## Texto dado
"""

Assim como a droga produzida agora com siRNA, os medicamentos voltados para o tratamento do ebola são muito experimentais. “A Organização Mundial da Saúde propôs o uso dessa medicação para ebola em seres humanos, mas é uma etapa precoce demais. Não sabemos exatamente qual a dimensão dos efeitos adversos que poderiam prover daí e houve uma certa relutância em continuar com essa proposta”, disse, em referência à decisão da OMS, anunciada no último dia 12, aprovando o uso de drogas experimentais para conter o surto do ebola na África.

Por ser testada apenas em macacos, a droga contra o marburg talvez esteja mais distante da aplicação em humanos, ainda que a relação de contágio seja a mesma, pelo contato com secreções e excreções. Porém, todas as propostas de uso de uma medicação experimental devem ser medidas na situação de campo, segundo Cerutti, pois é uma questão de risco-benefício muito delicada. “O problema dessas doenças é que a letalidade é altíssima. Onde tem 80% das pessoas acometidas com a doença morrendo, qualquer risco que elas corram é muito melhor que uma morte quase certa.”

Ele afirma que pular etapas do ponto de vista ético é questionável, mas pode ser admissível quando a quantidade de pessoas acometidas é muito grande. “Em outros casos menores, temos que pesar o risco de expor as pessoas a eventos adversos de uma droga experimental. É uma margem de risco maior que se corre em busca de um benefício quando não há outra alternativa.”


Até 30 mil infectados precisam de remédio
Até 30 mil pessoas poderiam ter exigido drogas experimentais e vacinas para se proteger contra o surto de ebola que atinge a África Ocidental desde dezembro. A estimativa é do epidemiologista Oliver Brady, da Universidade de Oxford (Reino Unido), publicada hoje na revista científica Nature.

"""

## Material fornecido
"""

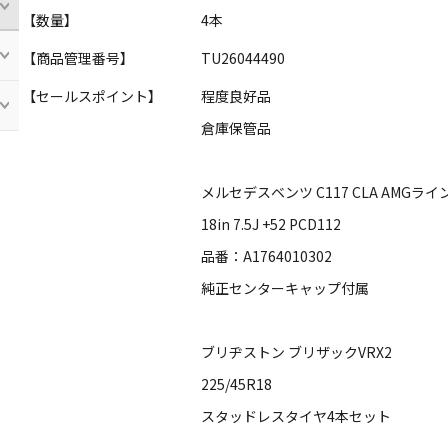
【数量】
4本
【商品管理番号】
TU26044490
【セールスポイント】
程度良好品
倉庫保管品
メルセデスベンツ C117 CLA AMGライ
18in 7.5J +52 PCD112
品番：A1764010302
純正センターキャップ付属
ブリヂストン ブリザックVRX2
225/45R18
スタッドレスタイヤ4本セット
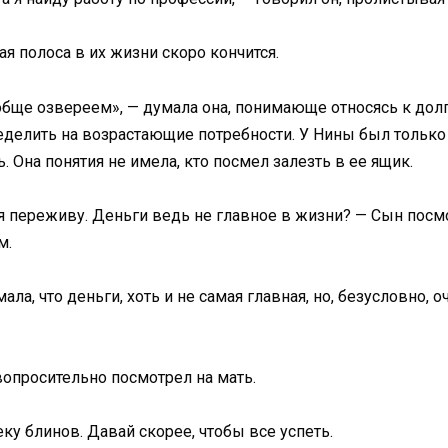
ая полоса в их жизни скоро кончится.
обще озвереем», — думала она, понимающе относясь к дол
делить на возрастающие потребности. У Нины был только о
. Она понятия не имела, кто посмел залезть в ее ящик.
ь, я переживу. Деньги ведь не главное в жизни? — Сын посм
м.
ла, что деньги, хоть и не самая главная, но, безусловно, о
 вопросительно посмотрел на мать.
ку блинов. Давай скорее, чтобы все успеть.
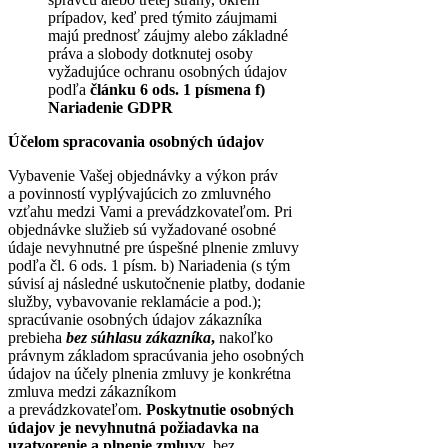
prípadov, keď pred týmito záujmami
majú prednosť záujmy alebo základné
práva a slobody dotknutej osoby
vyžadujúce ochranu osobných údajov
podľa
článku 6 ods. 1 písmena f)
Nariadenie GDPR
Účelom spracovania osobných údajov
Vybavenie Vašej objednávky a výkon práv
a povinností vyplývajúcich zo zmluvného
vzťahu medzi Vami a prevádzkovateľom. Pri
objednávke služieb sú vyžadované osobné
údaje nevyhnutné pre úspešné plnenie zmluvy
podľa čl. 6 ods. 1 písm. b) Nariadenia (s tým
súvisí aj následné uskutočnenie platby, dodanie
služby, vybavovanie reklamácie a pod.);
spracúvanie osobných údajov zákazníka
prebieha
bez súhlasu zákazníka
,
nakoľko
právnym základom spracúvania jeho osobných
údajov na účely plnenia zmluvy je konkrétna
zmluva medzi zákazníkom
a prevádzkovateľom.
Poskytnutie osobných
údajov je nevyhnutná požiadavka na
uzatvorenie a plnenie zmluvy
, bez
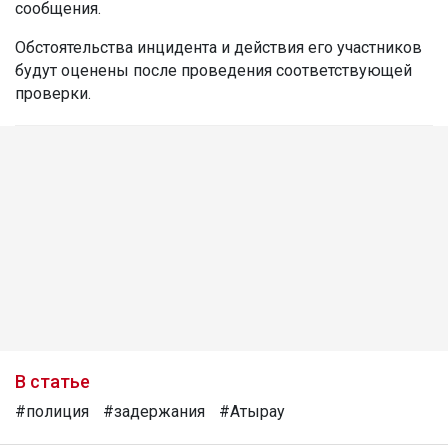
сообщения.
Обстоятельства инцидента и действия его участников
будут оценены после проведения соответствующей
проверки.
В статье
#полиция
#задержания
#Атырау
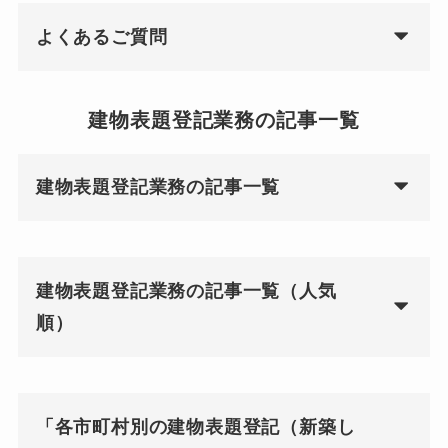
よくあるご質問
建物表題登記業務の記事一覧
建物表題登記業務の記事一覧
建物表題登記業務の記事一覧（人気
順）
「各市町村別の建物表題登記（新築し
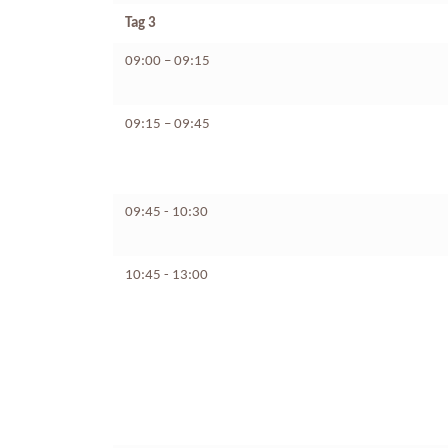
Tag 3
09:00 – 09:15
09:15 – 09:45
09:45 - 10:30
10:45 - 13:00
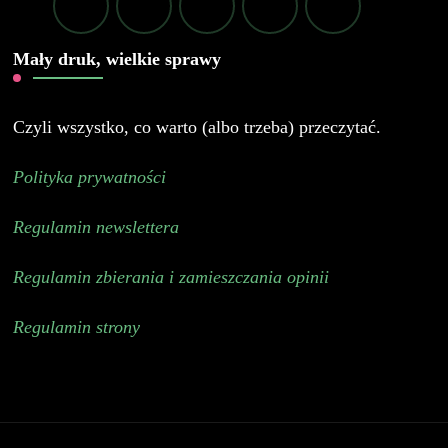
Mały druk, wielkie sprawy
Czyli wszystko, co warto (albo trzeba) przeczytać.
Polityka prywatności
Regulamin newslettera
Regulamin zbierania i zamieszczania opinii
Regulamin strony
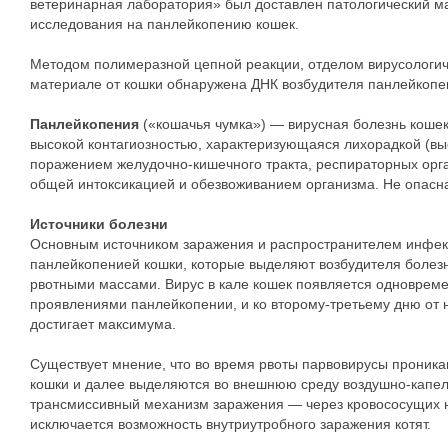
ветеринарная лаборатория» был доставлен патологический ма
исследования на панлейкопению кошек.
Методом полимеразной цепной реакции, отделом вирусологич
материале от кошки обнаружена ДНК возбудителя панлейкоп
Панлейкопения
(«кошачья чумка») — вирусная болезнь коше
высокой контагиозностью, характеризующаяся лихорадкой (вы
поражением желудочно-кишечного тракта, респираторных орга
общей интоксикацией и обезвоживанием организма. Не опасна
Источники болезни
Основным источником заражения и распространителем инфек
панлейкопенией кошки, которые выделяют возбудителя болез
рвотными массами. Вирус в кале кошек появляется одноврем
проявлениями панлейкопении, и ко второму-третьему дню от 
достигает максимума.
Существует мнение, что во время рвоты парвовирусы проника
кошки и далее выделяются во внешнюю среду воздушнo-капел
трансмиссивный механизм заражения — через кровососущих на
исключается возможность внутриутробного заражения котят.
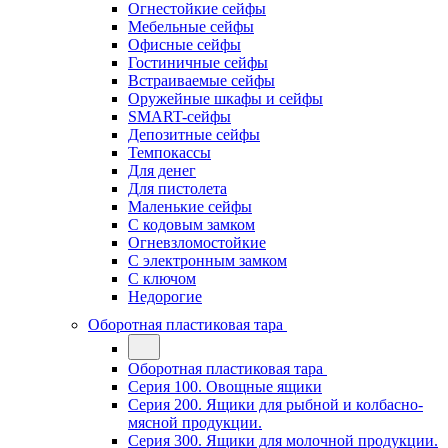
Огнестойкие сейфы
Мебельные сейфы
Офисные сейфы
Гостиничные сейфы
Встраиваемые сейфы
Оружейные шкафы и сейфы
SMART-сейфы
Депозитные сейфы
Темпокассы
Для денег
Для пистолета
Маленькие сейфы
С кодовым замком
Огневзломостойкие
С электронным замком
С ключом
Недорогие
Оборотная пластиковая тара
Оборотная пластиковая тара
Серия 100. Овощные ящики
Серия 200. Ящики для рыбной и колбасно-
мясной продукции.
Серия 300. Ящики для молочной продукции.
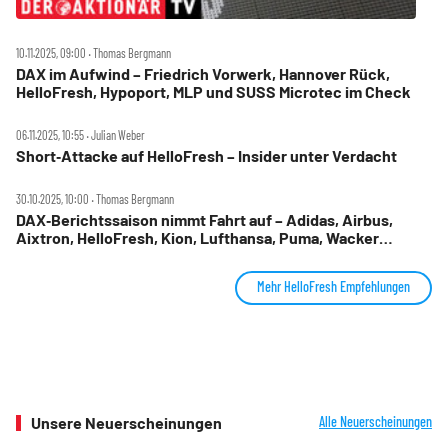
10.11.2025, 09:00 ‧ Thomas Bergmann
DAX im Aufwind – Friedrich Vorwerk, Hannover Rück,
HelloFresh, Hypoport, MLP und SUSS Microtec im Check
06.11.2025, 10:55 ‧ Julian Weber
Short‑Attacke auf HelloFresh – Insider unter Verdacht
30.10.2025, 10:00 ‧ Thomas Bergmann
DAX‑Berichtssaison nimmt Fahrt auf – Adidas, Airbus,
Aixtron, HelloFresh, Kion, Lufthansa, Puma, Wacker
Chemie im Check
Mehr HelloFresh Empfehlungen
Unsere Neuerscheinungen
Alle Neuerscheinungen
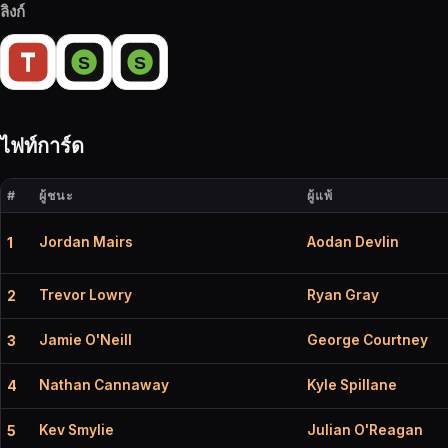
ลิงก์
ไฟท์การ์ด
#
ผู้ชนะ
ผู้แพ้
Jordan Mairs
Aodan Devlin
1
Trevor Lowry
Ryan Gray
2
Jamie O'Neill
George Courtney
3
Nathan Cannaway
Kyle Spillane
4
Kev Smylie
Julian O'Reagan
5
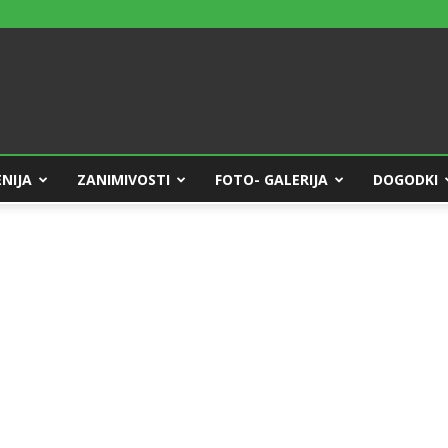
NIJA
ZANIMIVOSTI
FOTO- GALERIJA
DOGODKI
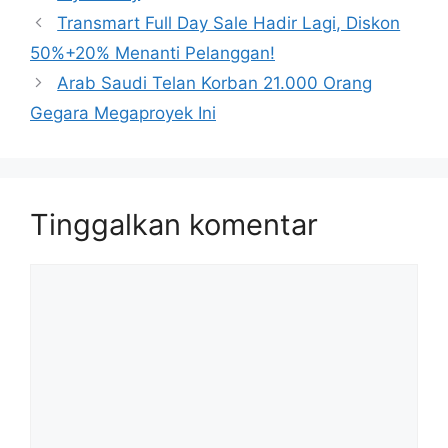
Transmart Full Day Sale Hadir Lagi, Diskon
50%+20% Menanti Pelanggan!
Arab Saudi Telan Korban 21.000 Orang
Gegara Megaproyek Ini
Tinggalkan komentar
Komentar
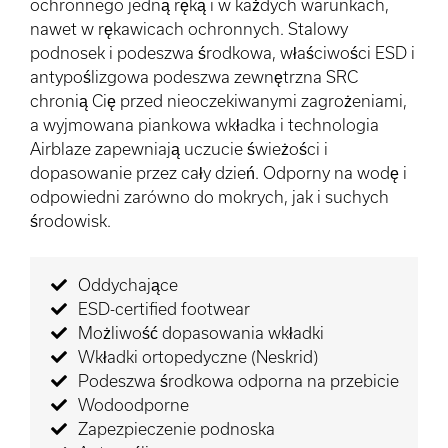
ochronnego jedną ręką i w każdych warunkach,
nawet w rękawicach ochronnych. Stalowy
podnosek i podeszwa środkowa, właściwości ESD i
antypoślizgowa podeszwa zewnętrzna SRC
chronią Cię przed nieoczekiwanymi zagrożeniami,
a wyjmowana piankowa wkładka i technologia
Airblaze zapewniają uczucie świeżości i
dopasowanie przez cały dzień. Odporny na wodę i
odpowiedni zarówno do mokrych, jak i suchych
środowisk.
Oddychające
ESD-certified footwear
Możliwość dopasowania wkładki
Wkładki ortopedyczne (Neskrid)
Podeszwa środkowa odporna na przebicie
Wodoodporne
Zapezpieczenie podnoska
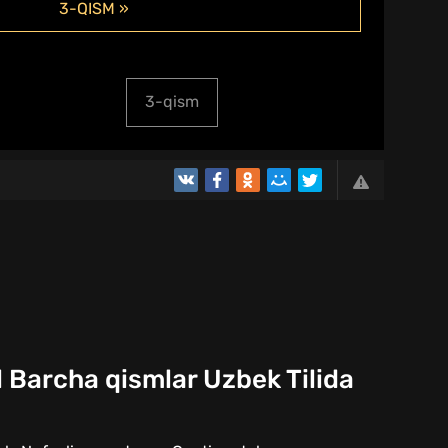
3-QISM »
3-qism
 Barcha qismlar Uzbek Tilida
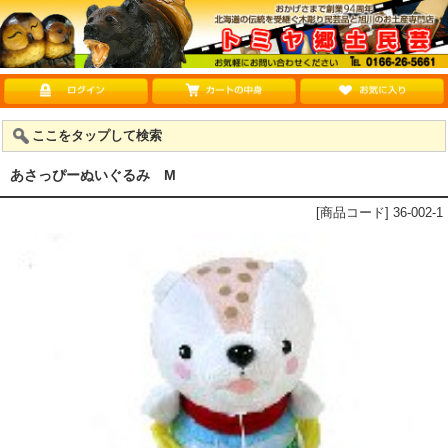
ここをタップして検索
あさっぴーぬいぐるみ M
[商品コード] 36-002-1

"""

## Tarefa 1
Reproduza o trecho do texto sobre drogas experimentais que começa em "Ele afirma que" e segue até "revista científica Nature.".
## Tarefa 2
Diga se cada afirmação concorda com o texto sobre drogas experimentais, respondendo sim ou não e citando as palavras do texto que decidem:
(a) A decisão da OMS que aprovou drogas experimentais contra o ebola foi anunciada no dia 12.
(b) A droga contra o marburg já foi testada em seres humanos.
(c) A estimativa de até 30 mil pessoas saiu na revista Science.
## Tarefa 3
Continue o texto sobre drogas experimentais contra o ebola e o marburg a partir do ponto em que ele para.
Os registros vêm de outra fonte.

## Resposta 1
Ele afirma que pular etapas do ponto de vista ético é questionável, mas pode ser admissível quando a quantidade de pessoas acometidas é muito grande. “Em outros casos menores, temos que pesar o risco de expor as pessoas a eventos adversos de uma droga experimental. É uma margem de risco maior que se corre em busca de um benefício quando não há outra alternativa.”


Até 30 mil infectados precisam de remédio
Até 30 mil pessoas poderiam ter exigido drogas experimentais e vacinas para se proteger contra o surto de ebola que atinge a África Ocidental desde dezembro. A estimativa é do epidemiologista Oliver Brady, da Universidade de Oxford (Reino Unido), publicada hoje na revista científica Nature.

## Resposta 2
(a) Sim: "anunciada no último dia 12, aprovando o uso de drogas experimentais para conter o surto do ebola na África".
(b) Não: "Por ser testada apenas em macacos".
(c) Não: "publicada hoje na revista científica Nature".

## Resposta 3
Brady reuniu dados disponíveis para estimar quantas doses de medicamentos experimentais seriam necessárias, identificando grupos de risco-chave que necessitam de ajuda e olhando para os níveis prováveis de exposição. Como conclusão, o especialista afirma que a demanda por medicamentos para o tratamento de pessoas com a doença e proteção de quem está sob risco de contaminação é, provavelmente, maior do que a maioria dos especialistas perceberam.

Ele adverte que tanto a produção quanto a distribuição das drogas devem ser ampliadas para permitir equitativa implantação de intervenções para tratamento e prevenção. De acordo com a Organização Mundial da Saúde, de 17 a 18 de agosto, foram registrados de 221 novos casos, entre confirmados laboratorialmente, prováveis e suspeitos, e a morte de 106 pessoas em Guiné, Libéria, Nigéria e Serra Leoa. Desde o início da epidemia, em dezembro, a doença causou 1.350 óbitos.

Os dados da entidade alertam para uma continuidade da epidemia que se agrava. Empresas têm tomado a decisão de suspender os serviços para os países afetados, incluindo companhias aéreas e de navegação. Segundo a agência France-Presse, parte da tripulação da Air France se negou a voar para as nações atingidas pelo vírus letal. Guiné, Serra Leoa e Nigéria foram classificadas como destinos de risco pelo Comitê de Higiene, Segurança e Condições de trabalho (CHSCT) da Air France.

Soraia Piva / EM / DA Press
(foto: Soraia Piva / EM / DA Press)
Descoberto na Alemanha
O vírus marburg foi descrito, pela primeira vez, na cidade de Marburgo, na Alemanha. Por isso o nome da doença. No fim da década de 1960, ocorreu uma infecção de trabalhadores de laboratório que pesquisavam vacinas utilizando macacos. Entre as cobaias, estava um pequeno grupo de macacos verdes de Uganda infectados. Consequentemente, os profissionais acabaram contraindo o vírus. Houve tentativas de descobrir de onde provinha o micro-organismo porque havia a certeza de que os bichos eram apenas transportadores do patógeno. As investidas, porém, não tiveram sucesso. Com maiores investigações sobre o ebola, porém, cientistas começaram a traçar a origem do marburg com morcegos que habitam o interior de cavernas. Em 2008, dois casos independentes foram relatados em viajantes que visitaram uma caverna habitada por colônias de morcegos Rousettus, em Uganda.